# Text block
Q+A: What Does the MLB All-Star Game Have to Do with Antitrust Exemptions?

Major League Baseball has held the antitrust exemption since 1922.

Last week, Rep. Jeff Duncan (South Carolina) and Sen. Mike Lee (Utah) introduced legislation to end the antitrust exemption Major League Baseball (MLB) has held for nearly 100 years. While most see this a punitive measure after the MLB moved its 2021 All-Star Game from Atlanta, Georgia to Denver, Colorado in protest of Georgia’s recently passed voting laws, this is not first time MLB’s antitrust exemption has been debated.

Joel Maxcy, PhD, a professor in the LeBow College of Business, spoke with the Drexel News Blog about the history of the exemption and what’s at stake for the MLB.

What is the history of the MLB’s antitrust exemption?

The exemption derives from the 1922 US Supreme Court decision in Federal Baseball Club of Baltimore v. National League of Baseball Clubs et al., commonly referred to as Federal Baseball. The Federal League operated as a third major league in 1914-15, a legitimate rival league to the existing major leagues, National League (NL) and American League (AL). The AL, NL, and their affiliated minor leagues, had entered into an agreement in 1903 not to tamper or negotiate with players under contract from other clubs and leagues. This player reservation system included a mandatory contractual clause that allowed a player’s current club to perpetually renew players’ contracts.

The Federal League however was not obliged by the agreement and recruited players from the existing major and minor league clubs. Players jumped to the new league and bidding wars for player services significantly increased player salaries driving up costs for all clubs. The existing leagues moved quickly to undermine the Federal League and drive them out of business. Following the 1915 season, owners of NL and AL clubs bought out four Federal League club owners and two others were allowed to buy into ownership of existing AL & NL clubs (St. Louis Browns and Chicago Cubs, respectively).

The Baltimore club’s owners were not included (or rejected an offer) in the buyout and sued under relatively new federal antitrust law, the Sherman Antitrust Act (1890). The Baltimore club won in federal district court and was awarded $80,000 in damages (more than $1 million in 2020), which was tripled in accordance with antitrust law. The Federal Court of Appeals overturned the verdict stating the Sherman Act did not apply to baseball. The Baltimore club appealed to the U.S. Supreme Court, which unanimously upheld the appeal court’s decision. The opinion stated baseball games are local exhibitions, and even though teams travelled from city to city across state lines, baseball did not characterize interstate commerce; thus, the Sherman Act does not apply to baseball.

The ruling established the antitrust exemption precedent that was reaffirmed by the Supreme Court in Toolson v. N.Y. Yankees (1953) and Flood v. Kuhn (1972). Both of those cases were antitrust challenges to baseball’s reservation system. Moreover, in antitrust cases targeting other major professional leagues, courts have ruled the exemption applies only to baseball, and no other American sports league is exempt from antitrust law. The opinion in Flood suggested that baseball’s antitrust exemption was wrong but left it to the U.S. Congress to correct the mistake through legislation.

# Task A
According to the interview on baseball's antitrust exemption, how much did the Baltimore club win in damages in federal district court?
# Task B
Extend the interview on baseball's antitrust exemption, picking up after its final sentence.

# Source material
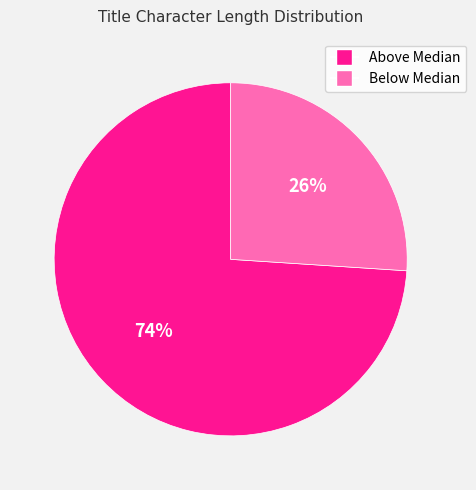

To the nearest percent, what is the difference between the largest and smallest slice percentages?

48%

# Task answer A
$80,000, which was tripled under antitrust law.

# Task answer B
In the meantime, baseball players had organized a labor union and effectively used labor law to dismantle the reservation system, but only for major league players, by the mid-1970s. In 1998 Congress passed and President Clinton signed the Curt Flood Act into law. The act declares that the antitrust laws be amended so as to apply to organized professional major league baseball relating to or affecting employment of major league baseball players. The law effectively formalized what had been accomplished by the players union through labor law 20 years prior. The antitrust exemption as it relates to minor league players and the business activities of professional teams and leagues still stands with legal precedent based on the 1922 decision.

How does the exemption impact MLB?

First, minor league players, who are not unionized, remain under the reservation system. Most economists agree their compensation is much lower and working conditions are substandard compared to a situation of a more competitive market for their services.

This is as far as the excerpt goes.